Genel bir bakışla, bu soru doğru olarak kabul edilebilinir.

Ancak, o meslek erbabı yadsınamaz olarak kamu hizmeti veriyorsa, her türlü genel girdi maliyetlerinin devamlı artmasına karşın o mesleğin icrasına her yönü ile kısıtlamalar getiriliyorsa, o meslek sahibinin başka bir iş yapmasına engel olunuyorsa, o meslek sahibinin ana kalem satış malındaki karlılık siyasi erk tarafından devamlı düşürülüyorsa, o meslek sahibinin rafındaki ana kalem malın ederi yine siyasi erk tarafından her hafta düzenli olarak çalınıyorsa ...

... işte o zaman adil paylaşım ve meslek hakkı inkar edilemez bir şekilde gelir karşında durur.

Hani derler ya "bu araba su yakmıyor" diye, aynen o hesap.

Türk Eczacıları Birliği’nin mevcut yönetimine artık bir sözüm yok.

Üç buçuk yıllık SGK sözleşmesine sorgusuz, sualsiz imza atarak paçamızı kaptırtmış durumdalar.
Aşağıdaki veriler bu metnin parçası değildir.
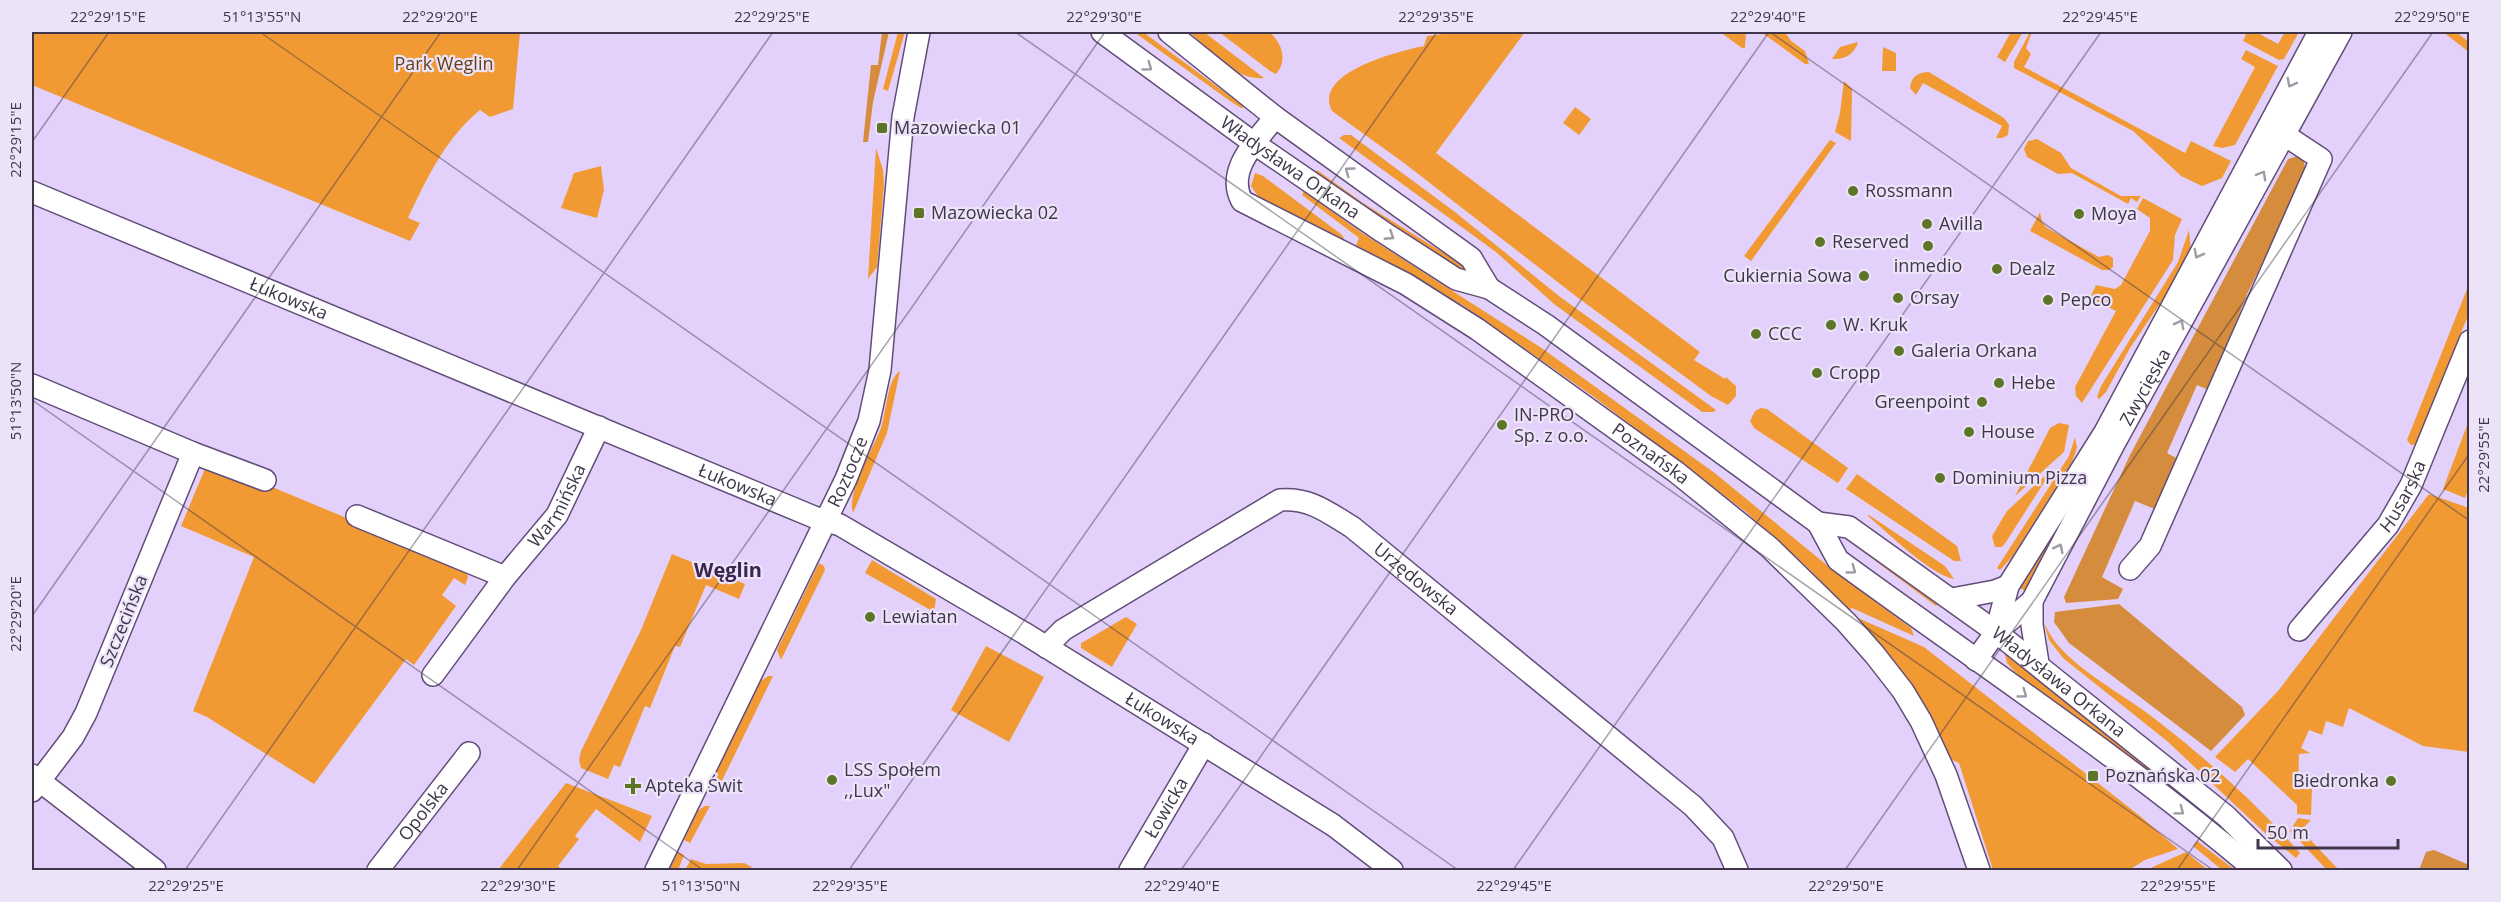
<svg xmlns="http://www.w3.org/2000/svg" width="2501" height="902" viewBox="0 0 2501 902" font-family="'Open Sans',sans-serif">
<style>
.green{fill:#f19a33}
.forest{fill:#d58c3c}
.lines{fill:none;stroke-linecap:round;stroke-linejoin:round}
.minor-casing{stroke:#624d7a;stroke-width:24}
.minor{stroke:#fff;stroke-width:21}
.oneway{stroke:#9f9aa4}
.ticks{fill:none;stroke:#3f364a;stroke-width:1.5;stroke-opacity:0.45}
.poi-dot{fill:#5c7527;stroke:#ece3f8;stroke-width:2}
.labels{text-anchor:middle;stroke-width:4.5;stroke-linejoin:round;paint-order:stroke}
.park-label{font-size:18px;fill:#643f15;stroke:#ece3f8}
.poi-label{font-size:18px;fill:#3f364a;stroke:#ece3f8;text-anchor:start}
.street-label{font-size:18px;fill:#3f364a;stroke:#ece3f8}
.neighbourhood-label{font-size:20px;font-weight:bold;fill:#39254e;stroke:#ece3f8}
.neatline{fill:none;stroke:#3f364a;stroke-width:2}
.ticks-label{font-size:15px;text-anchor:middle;fill:#3f364a}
</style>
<rect width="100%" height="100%" fill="#e3d1fb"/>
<g class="green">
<path d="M 32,32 L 520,32 L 513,109 L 490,117 L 480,110 C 445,139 427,178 408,218 L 420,223 L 410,241 L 32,85 Z"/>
<path d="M 898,32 L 905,32 L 888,91 L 883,89 Z"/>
<path d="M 1134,32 L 1143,32 L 1245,107 L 1241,108 L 1230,101 Z"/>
<path d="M 1189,32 L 1204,32 L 1264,78 C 1234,81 1210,49 1189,32 Z"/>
<path d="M 1219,32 L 1269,32 C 1282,42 1288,61 1276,74 L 1270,71 Z"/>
<path d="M 1459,32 L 1525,32 L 1436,153 L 1700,352 L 1694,360 L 1725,379 L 1726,377 L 1736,386 L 1736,396 L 1728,405 L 1711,396 L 1577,297 L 1404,163 L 1332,111 C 1312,72 1400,51 1424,46 L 1427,36 Z"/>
<path d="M 1720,32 L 1746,32 L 1745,48 L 1742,48 Z"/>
<path d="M 1761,32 L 1782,32 L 1787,35 L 1791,41 L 1805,51 L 1809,64 L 1805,64 Z"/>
<path d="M 2011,32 L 2023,32 L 2005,62 L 1997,57 Z"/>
<path d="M 2030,32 L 2032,32 L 2026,48 L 2031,54 L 2024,67 L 2185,153 L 2191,141 L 2231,161 L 2222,178 L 2202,186 L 2181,176 L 2133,131 L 2014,68 L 2014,62 Z"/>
<path d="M 2242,32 L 2256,32 L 2278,44 L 2285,32 L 2299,32 L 2284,59 L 2279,60 L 2243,41 L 2246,34 Z"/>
<path d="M 2443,32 L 2456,32 L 2469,42 L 2469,52 Z"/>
<path d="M 1858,42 C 1855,54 1844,60 1832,59 L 1840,47 Z"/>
<path d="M 1883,47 L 1896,53 L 1896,71 L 1882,71 Z"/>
<path d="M 2246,50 L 2278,66 L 2235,145 L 2222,148 L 2213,146 L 2255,67 L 2241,59 Z"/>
<path d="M 1929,72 L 2004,118 L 2009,125 L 2008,135 L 2002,138 L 1996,138 L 2002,126 L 1923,83 L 1916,95 L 1910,88 C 1911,77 1918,72 1929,72 Z"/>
<path d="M 1844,81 L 1852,89 L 1851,141 L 1835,132 L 1840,113 Z"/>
<path d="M 1575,107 L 1591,119 L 1579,135 L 1563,123 Z"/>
<path d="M 1344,135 L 1351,135 L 1455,212 L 1559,296 L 1716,410 L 1713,412 L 1702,412 L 1554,304 L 1496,252 L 1339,138 Z"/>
<path d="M 2037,139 L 2061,153 L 2071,168 L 2121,196 L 2141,196 L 2137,202 L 2131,198 L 2128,204 L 2072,173 L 2058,174 L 2027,157 L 2024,149 L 2028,141 Z"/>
<path d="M 1830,140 L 1836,143 L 1751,261 L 1744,256 Z"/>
<path d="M 876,148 L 883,170 L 884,185 L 877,267 L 868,279 Z"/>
<path d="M 601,166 L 604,190 L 597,218 L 561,208 L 574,173 Z"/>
<path d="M 1317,170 L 1363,203 L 1468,268 L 1466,273 L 1379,220 L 1315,173 Z"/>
<path d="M 1255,173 L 1263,176 L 1341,234 L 1344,238 L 1343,242 L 1258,196 L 1251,186 Z"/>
<path d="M 1304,191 L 1362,233 L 1543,349 L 1716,474 L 1834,571 L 1911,628 L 1914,636 L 1852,608 L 1848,610 L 1807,567 L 1746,512 L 1594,397 L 1464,306 L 1355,248 L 1359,238 L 1302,195 Z"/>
<path d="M 2143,198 L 2182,219 L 2175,235 L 2173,260 L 2082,403 L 2076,396 L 2075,387 L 2116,311 L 2090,298 L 2096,285 L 2115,289 L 2121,285 L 2150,231 L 2150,218 L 2137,209 Z"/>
<path d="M 2040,212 L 2042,222 L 2047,228 L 2099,257 L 2108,255 L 2113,258 L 2113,267 L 2109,270 L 2102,270 L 2030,231 Z"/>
<path d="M 2189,230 L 2191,251 L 2184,268 L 2130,348 L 2106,392 L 2099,399 L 2097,397 L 2101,386 L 2178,262 Z"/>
<path d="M 2469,284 L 2469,313 L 2417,444 L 2411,445 L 2407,440 Z"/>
<path d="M 900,371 L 887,433 L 853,513 C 846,493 873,449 881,428 C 886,414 887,379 900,371 Z"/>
<path d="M 1761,408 L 1767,409 L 1848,468 L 1838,483 L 1754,428 L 1750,421 L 1755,411 Z"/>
<path d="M 2469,420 L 2469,487 L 2465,498 L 2443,489 Z"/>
<path d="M 2059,423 L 2069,425 L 2064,452 L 2015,496 L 2050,428 Z"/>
<path d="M 2075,437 L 2077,448 L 2072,462 L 2013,556 L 2000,570 L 1997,568 L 2069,456 Z"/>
<path d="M 207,464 L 265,484 L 464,567 L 468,577 L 465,585 L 454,578 L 442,595 L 456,606 L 414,665 L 406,659 L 314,784 L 207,717 L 193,711 L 254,557 L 181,526 Z"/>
<path d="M 2049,472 L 2050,473 L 2006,542 L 2002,547 L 1995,547 L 1992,536 L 2007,511 Z"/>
<path d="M 1857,474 L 1957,546 L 1961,561 L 1954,561 L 1846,489 Z"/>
<path d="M 2429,494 L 2469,508 L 2469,752 L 2423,746 L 2349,708 L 2343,727 L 2326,721 L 2322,735 L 2309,730 L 2301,748 L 2310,753 L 2299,754 L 2298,789 L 2312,789 L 2311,815 L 2297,814 L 2297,805 L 2248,759 L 2235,772 L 2215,757 L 2278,691 Z"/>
<path d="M 1869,515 L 1945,566 L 1954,579 C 1931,575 1888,533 1868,516 Z"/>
<path d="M 2058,527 L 2060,528 L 2025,591 L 2020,588 Z"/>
<path d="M 1849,540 L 1939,602 L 1936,606 L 1850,542 Z"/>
<path d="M 672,554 L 745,584 L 739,599 L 706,585 L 680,647 L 675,646 L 650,708 L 645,706 L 620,767 L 614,765 L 608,779 L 581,768 L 579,760 L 581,751 L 641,630 Z"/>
<path d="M 872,560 L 936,599 L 934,612 L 865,573 Z"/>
<path d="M 819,563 L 824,566 L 825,570 L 781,660 L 777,650 Z"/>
<path d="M 1126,617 L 1137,624 L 1112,667 L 1081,648 L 1081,643 L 1085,641 Z"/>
<path d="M 1858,618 L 1924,647 L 2140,816 L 2178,849 L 2145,860 L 2129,870 L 1993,870 L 1959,763 L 1950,759 L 1857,620 Z"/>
<path d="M 2044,623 C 2048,630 2051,637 2056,643 C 2082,674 2123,694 2155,719 C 2207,759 2256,803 2300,853 L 2296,858 L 2266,834 L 2167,741 L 2063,658 L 2049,640 Z"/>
<path d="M 986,646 L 1044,677 L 1009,742 L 951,710 Z"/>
<path d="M 2004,651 L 2223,826 L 2222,828 L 2022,679 L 2007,663 Z"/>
<path d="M 768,676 L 773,676 L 717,791 L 714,788 L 713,778 L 761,681 Z"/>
<path d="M 566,783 L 652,816 L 640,842 L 596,809 L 575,836 L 579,839 L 558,866 L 563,870 L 498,870 Z"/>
<path d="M 705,806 L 710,806 L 690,843 L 684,840 L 697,811 Z"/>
<path d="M 2298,818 L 2311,820 L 2301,830 L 2339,870 L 2327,870 L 2290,831 Z"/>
<path d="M 2197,841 L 2235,870 L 2222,870 L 2193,846 Z"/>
<path d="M 678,852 L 684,855 L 678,870 L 669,870 Z"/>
<path d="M 2186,852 L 2208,870 L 2146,870 Z"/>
<path d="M 691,859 L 706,864 L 744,863 L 752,867 L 746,870 L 685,870 Z"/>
</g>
<g class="forest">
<path d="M 882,32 L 889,32 L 873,102 L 868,142 L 863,142 L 871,65 L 878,65 Z"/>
<path d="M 2298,156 L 2304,162 L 2306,174 L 2247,294 L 2209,390 L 2197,385 L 2167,453 L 2178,459 L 2157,510 L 2135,501 L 2102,577 L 2123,589 L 2118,599 L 2066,603 L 2064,597 L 2130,455 L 2288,159 Z"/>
<path d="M 2119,604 L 2242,707 L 2245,715 L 2211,751 L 2069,643 L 2054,622 L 2055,612 Z"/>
<path d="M 2434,850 L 2469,865 L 2469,870 L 2419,870 L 2426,852 Z"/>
</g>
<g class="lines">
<g class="minor-casing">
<g id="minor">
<path id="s1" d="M 1102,32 L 1255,144 L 1383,232 L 1456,279 L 1489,288 L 1546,325 L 1818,523 L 1838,560 C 1977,662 2123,758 2255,870"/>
<path d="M 1169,32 L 1275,117 L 1471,258 L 1489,288"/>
<path id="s2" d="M 1275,117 C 1257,141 1225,170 1242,201 L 1406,284 L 1477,329 L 1676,472 L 1769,547 L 1846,622 L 1875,655 L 1903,691 L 1921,721 L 1946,775 L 1979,870"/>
<path id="s3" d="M 32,192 L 814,517 L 840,525 L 1024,633 L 1333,825 L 1392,870"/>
<path d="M 32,385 L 193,453 L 86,713 L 73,737 L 32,791"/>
<path d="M 193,453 L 265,480"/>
<path id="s4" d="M 357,516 L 505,577 L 557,515 L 599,427"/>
<path id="s5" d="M 1818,523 L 1849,527 L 1996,632 L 2226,816 L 2281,870"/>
<path d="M 2130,569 L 2150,546 L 2321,159 L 2274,128"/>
<path d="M 1952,599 L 1995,591 L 2008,586"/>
<path d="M 2032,601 L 2032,625 L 2038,663"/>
<path id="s6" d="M 2299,630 L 2388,525 L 2411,485 L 2470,341"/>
<path d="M 1996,632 L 2008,586 L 2105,432 L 2319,32"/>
<path id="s7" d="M 1046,647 L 1063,630 L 1280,500 C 1311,498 1327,512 1352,527 L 1693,806 L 1723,838 L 1737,870"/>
<path id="s8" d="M 1976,660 L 1996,632 L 2032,601 L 2114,444 L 2341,32"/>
<path d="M 433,675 L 505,577"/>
<path d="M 32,775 L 155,870"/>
<path id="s9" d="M 378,870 L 469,753"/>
<path id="s10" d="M 656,870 L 846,479 L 869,421 L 880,370 L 903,117 L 919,32"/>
<path id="s11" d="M 1130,870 L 1204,744"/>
</g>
</g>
<use href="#minor" class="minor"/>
</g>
<defs><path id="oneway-chevron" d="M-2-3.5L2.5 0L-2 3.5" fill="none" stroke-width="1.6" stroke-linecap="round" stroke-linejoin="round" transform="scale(1.5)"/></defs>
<g class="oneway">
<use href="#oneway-chevron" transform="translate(1148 67) rotate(36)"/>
<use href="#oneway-chevron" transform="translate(2291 83) rotate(118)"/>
<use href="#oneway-chevron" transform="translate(1349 171) rotate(-144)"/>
<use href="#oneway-chevron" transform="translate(2262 175) rotate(-60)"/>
<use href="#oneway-chevron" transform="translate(1390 236) rotate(33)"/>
<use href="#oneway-chevron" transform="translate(2198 254) rotate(118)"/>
<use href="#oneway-chevron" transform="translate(2180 324) rotate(-62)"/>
<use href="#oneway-chevron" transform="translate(2059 548) rotate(-63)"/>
<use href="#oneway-chevron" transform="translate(1852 570) rotate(36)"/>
<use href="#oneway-chevron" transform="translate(2023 694) rotate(36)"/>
<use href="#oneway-chevron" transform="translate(2180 811) rotate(37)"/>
</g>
<path class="ticks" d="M 260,32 L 1458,870M 1015,32 L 2213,870M 1770,32 L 2470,521M 32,142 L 109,32M 32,400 L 703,870M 32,616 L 441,32M 185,870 L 773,32M 517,870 L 1105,32M 849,870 L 1437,32M 1181,870 L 1769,32M 1513,870 L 2101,32M 1845,870 L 2433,32M 2177,870 L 2470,453"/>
<g class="poi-dot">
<rect x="876" y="122" width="12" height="12" rx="3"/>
<circle cx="1853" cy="191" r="6"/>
<rect x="913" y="207" width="12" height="12" rx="3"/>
<circle cx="2079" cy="214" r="6"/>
<circle cx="1927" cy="224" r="6"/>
<circle cx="1820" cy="242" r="6"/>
<circle cx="1928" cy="246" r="6"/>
<circle cx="1997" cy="269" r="6"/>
<circle cx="1864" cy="276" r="6"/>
<circle cx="1898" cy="298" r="6"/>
<circle cx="2048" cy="300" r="6"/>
<circle cx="1831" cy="325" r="6"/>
<circle cx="1756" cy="334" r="6"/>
<circle cx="1899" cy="351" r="6"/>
<circle cx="1817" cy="373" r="6"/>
<circle cx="1999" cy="383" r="6"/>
<circle cx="1982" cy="402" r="6"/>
<circle cx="1502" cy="425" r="6"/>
<circle cx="1969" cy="432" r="6"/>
<circle cx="1940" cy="478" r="6"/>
<circle cx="870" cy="617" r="6"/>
<rect x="2087" y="770" width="12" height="12" rx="3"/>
<circle cx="832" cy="780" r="6"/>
<circle cx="2391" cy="781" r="6"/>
<path d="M630 777h6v6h6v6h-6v6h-6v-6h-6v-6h6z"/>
</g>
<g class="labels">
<g class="park-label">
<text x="444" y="70">Park Weglin</text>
</g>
<g class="poi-label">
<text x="894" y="134">Mazowiecka 01</text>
<text x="1865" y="197">Rossmann</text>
<text x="931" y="219">Mazowiecka 02</text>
<text x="2091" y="220">Moya</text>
<text x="1939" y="230">Avilla</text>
<text x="1832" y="248">Reserved</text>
<text x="1928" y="272" text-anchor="middle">inmedio</text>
<text x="2009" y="275">Dealz</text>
<text x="1852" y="282" text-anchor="end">Cukiernia Sowa</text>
<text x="1910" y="304">Orsay</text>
<text x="2060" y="306">Pepco</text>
<text x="1843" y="331">W. Kruk</text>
<text x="1768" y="340">CCC</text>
<text x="1911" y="357">Galeria Orkana</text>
<text x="1829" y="379">Cropp</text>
<text x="2011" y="389">Hebe</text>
<text x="1970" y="408" text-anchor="end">Greenpoint</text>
<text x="1514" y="421">IN-PRO<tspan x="1514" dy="21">Sp. z o.o.</tspan></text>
<text x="1981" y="438">House</text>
<text x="1952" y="484">Dominium Pizza</text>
<text x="882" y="623">Lewiatan</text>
<text x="844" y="776">LSS Społem<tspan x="844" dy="21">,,Lux"</tspan></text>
<text x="2105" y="782">Poznańska 02</text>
<text x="2379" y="787" text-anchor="end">Biedronka</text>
<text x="645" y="792">Apteka Świt</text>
</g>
<g class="street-label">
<text dy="6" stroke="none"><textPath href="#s1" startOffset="232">Władysława Orkana</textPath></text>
<text dy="6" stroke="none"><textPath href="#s3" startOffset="278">Łukowska</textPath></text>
<text dy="6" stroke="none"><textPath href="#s8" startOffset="324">Zwycięska</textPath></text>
<text dy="6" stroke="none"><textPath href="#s2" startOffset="578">Poznańska</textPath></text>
<text dy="6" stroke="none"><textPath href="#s10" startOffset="442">Roztocze</textPath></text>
<text dy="6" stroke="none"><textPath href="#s3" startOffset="764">Łukowska</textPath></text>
<text dy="6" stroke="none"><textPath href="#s6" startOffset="170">Husarska</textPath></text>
<text dy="6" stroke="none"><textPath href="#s4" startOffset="249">Warmińska</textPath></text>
<text dy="6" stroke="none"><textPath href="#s7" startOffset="438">Urzędowska</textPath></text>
<text transform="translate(124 621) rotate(-68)" y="6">Szczecińska</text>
<text dy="6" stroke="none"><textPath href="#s5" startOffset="292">Władysława Orkana</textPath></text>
<text dy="6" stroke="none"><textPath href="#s3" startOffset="1250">Łukowska</textPath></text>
<text dy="6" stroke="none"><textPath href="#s11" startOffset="72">Łowicka</textPath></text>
<text dy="6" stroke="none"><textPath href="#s9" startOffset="74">Opolska</textPath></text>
</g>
<g class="neighbourhood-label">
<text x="728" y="577">Węglin</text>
</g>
</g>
<rect width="2501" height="902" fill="none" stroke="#ece3f8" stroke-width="66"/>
<path d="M2258 839v9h140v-9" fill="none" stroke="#3f364a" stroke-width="3"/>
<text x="2267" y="839" font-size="18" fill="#3f364a" stroke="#ece3f8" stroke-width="4.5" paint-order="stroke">50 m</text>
<rect x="33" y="33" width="2435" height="836" class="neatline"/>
<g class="ticks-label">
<text x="108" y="22">22°29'15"E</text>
<text x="262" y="22">51°13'55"N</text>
<text x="440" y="22">22°29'20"E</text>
<text x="772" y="22">22°29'25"E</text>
<text x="1104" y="22">22°29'30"E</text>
<text x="1436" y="22">22°29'35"E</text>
<text x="1768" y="22">22°29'40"E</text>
<text x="2100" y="22">22°29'45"E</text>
<text x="2432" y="22">22°29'50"E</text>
<text transform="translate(16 140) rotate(-90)" y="5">22°29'15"E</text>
<text transform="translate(16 401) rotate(-90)" y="5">51°13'50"N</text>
<text transform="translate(2484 455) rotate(-90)" y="5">22°29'55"E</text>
<text transform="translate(16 614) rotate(-90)" y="5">22°29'20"E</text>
<text x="186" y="891">22°29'25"E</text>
<text x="518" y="891">22°29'30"E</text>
<text x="701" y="891">51°13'50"N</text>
<text x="850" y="891">22°29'35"E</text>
<text x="1182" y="891">22°29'40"E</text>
<text x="1514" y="891">22°29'45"E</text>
<text x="1846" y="891">22°29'50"E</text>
<text x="2178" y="891">22°29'55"E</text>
</g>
</svg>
Ayrıca bizlerin cirosu düşerken, TEB Yurt Dışından İlaç Temin Birimi’nin cirosu peyderpey artmakta. Holdingleri bile kıskandıran bu büyük ciroya hükmetmenin hazzını yaşamaktalar.

Ancak hepimizin, özellikle de 54 Eczacı Odamızın başkanının ve yönetim kurulu üyelerinin şapkalarımızı önümüze koyup düşünme vakti geldi de geçti bile.

Artık çukurun dibindeyiz. Bunu görün !

Kendi adıma, hiç bir Oda başkanımdan TEB’ne ve üyelere hitap eden şikayet, yakınma, sızlanma yazısı okumak istemiyorum. Sizler bizim erk’imizsiniz, gücünüzün ve yetkilerinizin gerektirdiği şekilde davranmalısınız.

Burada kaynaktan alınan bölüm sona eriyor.